Well, that's a whole different topic of discussion. As I said earlier, the two movies took very different views of the Grid; in the original, it was more of a magical approach in which the programs created by the human characters were like tiny little versions of their creators -- the idea of computer programs filtered through an anthropomorphic fantasy metaphor. But the sequel came along in an era where computers were more everyday and less prone to being interpreted magically, so the whole thing was presented from a science-fictional perspective, in which the Programs were AIs created by Flynn. Although Legacy pretends to be a sequel, it's actually a complete refashioning of the premise, approaching it as science fiction rather than fantasy. So the theological/"soul" questions I was joking about before doesn't apply to the issue of the Isos in Legacy/Uprising, because they're simply a matter of AI evolution, spontaneously emerging sentiences within a computer network created to host such sentiences, rather than pieces of programmers' souls somehow mystically imbuing the programs they wrote.

Here's some more fun speculation that I personally am fond of related to how Legacy has retconned the Tron universe. Essentially, the "electronic world" is a real place, a dimension in some kind of subspace that energy interacts with and is capable of imprinting structure onto. Until the advent of high technology, this dimension was essentially a chaotic, mostly blank realm. Then devices like electric grids and electronic circuits superimpose a kind of structure and order. The human mind itself may even help shape it, being comprised of electrical impulses. Therefore in the original film, the focused concentration of a programmer while writing a program actually does imprint something in the electronic world; an echo, but just enough to make the program resemble its creator if the focus was very personal.
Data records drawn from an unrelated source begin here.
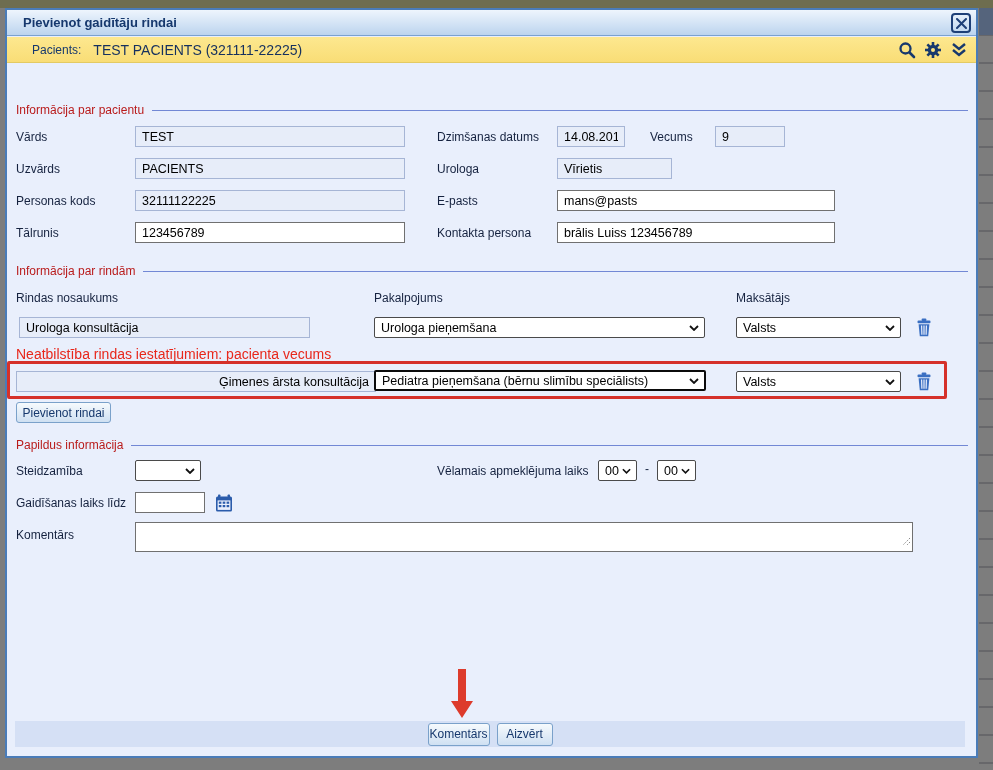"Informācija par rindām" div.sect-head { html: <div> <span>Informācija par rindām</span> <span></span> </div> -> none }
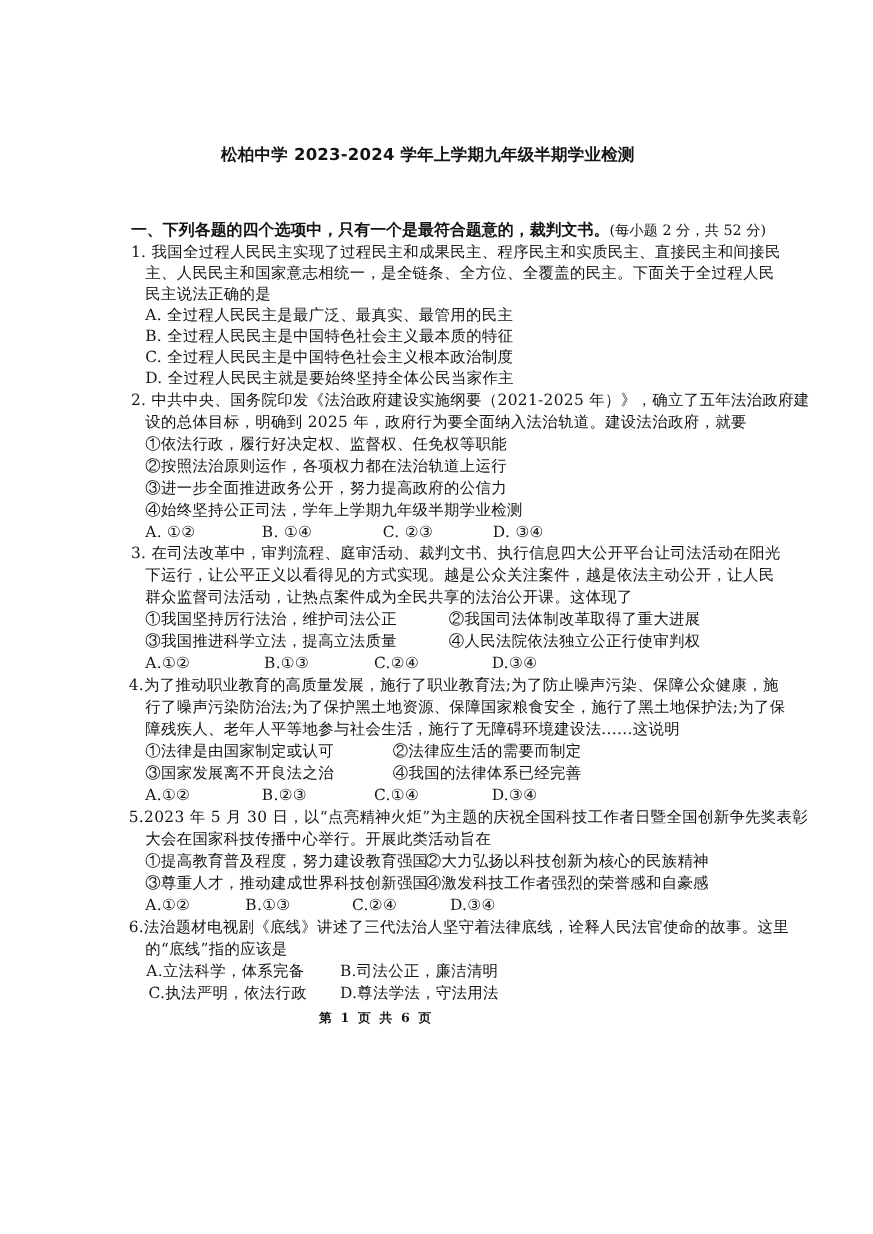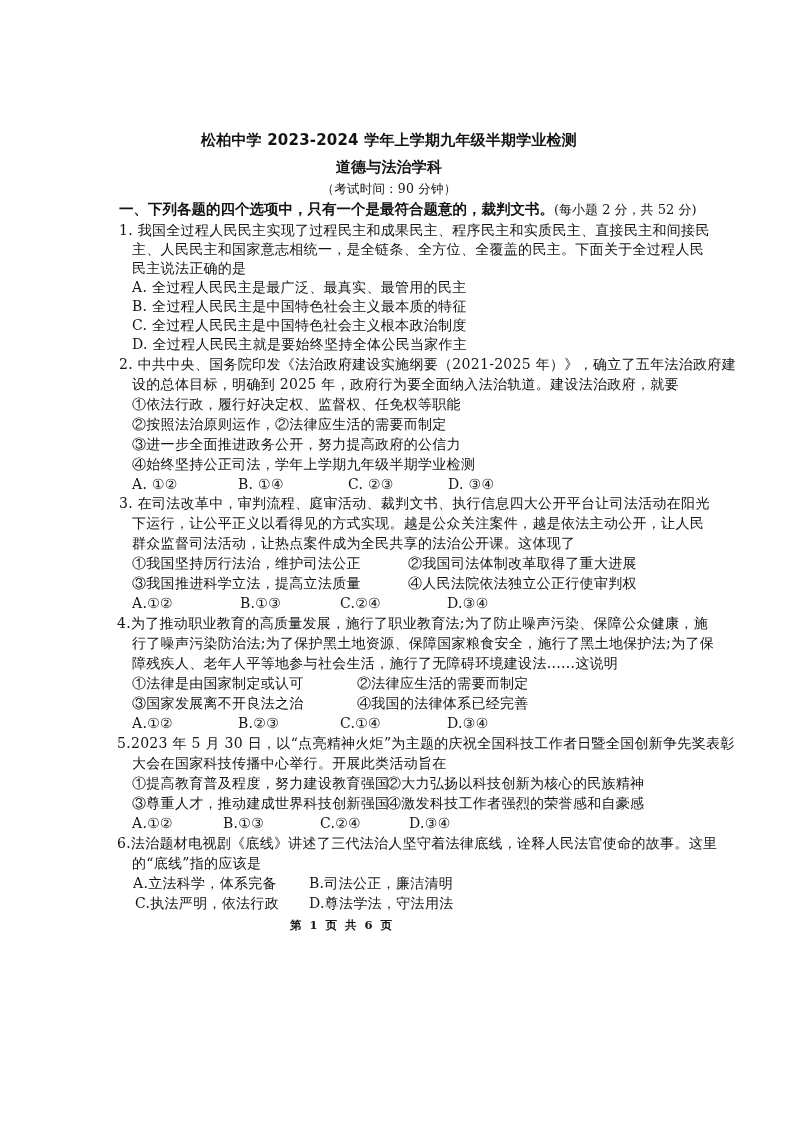"道德与法治学科" div.title { html: <div>道德与法治学科</div> -> none }
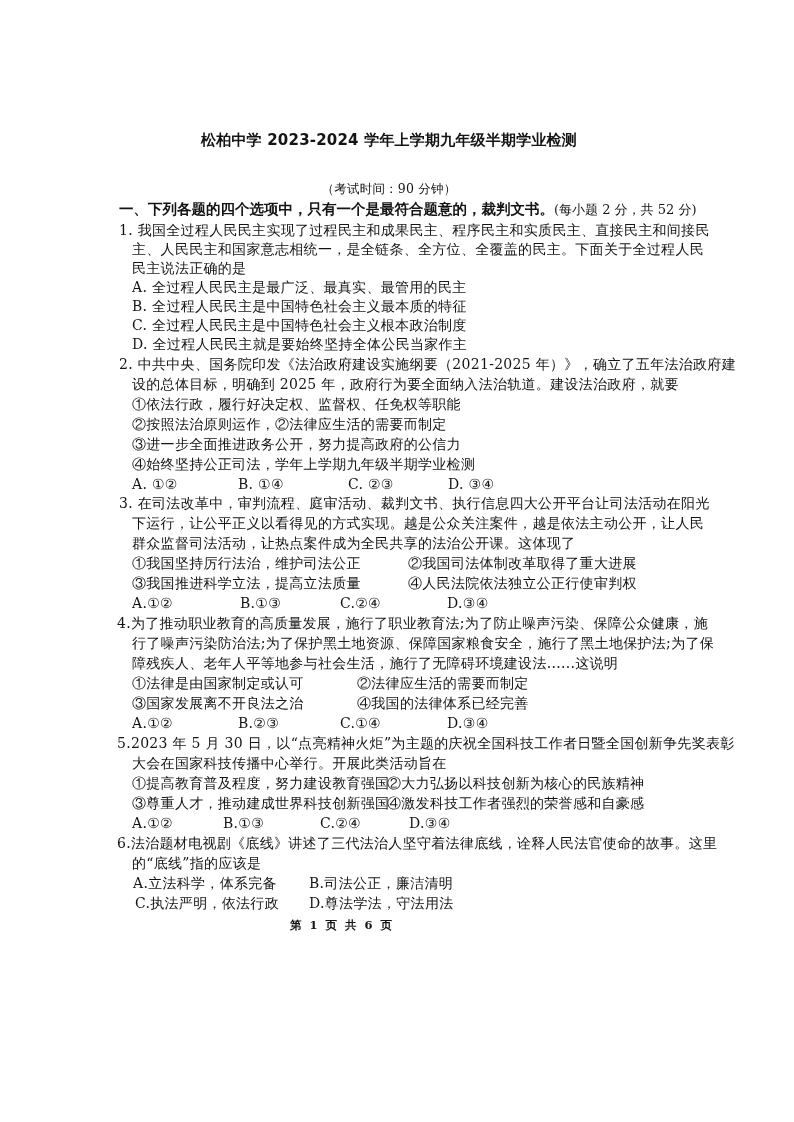"（考试时间：90 分钟）" div.title { html: <div>（考试时间：90 分钟）</div> -> none }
As much earlier computer programming and experimentation was.

In Legacy, Flynn takes intentional advantage of this phenomenon to purposefully design a virtual world rather than merely allowing one to spring up as a natural byproduct of a computer operating. At one point, there's a reference to Flynn babbling about "quantum teleportation"; suggesting perhaps that the Shiva laser is an ahead-of-its time discovery allowing a connection to this subspace electronic world. This entire framework also eliminates the problem with a late 80s computer system being able to simulate such a detailed virtual world. It isn't. It's just running a basic program that lays out the literal "grid" of the Grid, along with instructions for a simulation of physics at the level of detail Flynn desired. The natural effect of this strange quantum/subspace dimension does the rest, extrapolating a solid, coherent world out of some very basic principles. (Not unlike... the real world.) Funny enough, the art direction of Legacy as a film seems to go along with this - the further you get from the cities on the Grid, source of power and organization, the more reality breaks down into fractal chaos. First undifferentiated fractal "earth". Then eventually a fractal sea. The portal out of the Grid, situated far away at the "end of the world" is surrounded by abstract floating chunks of matter and dark mist.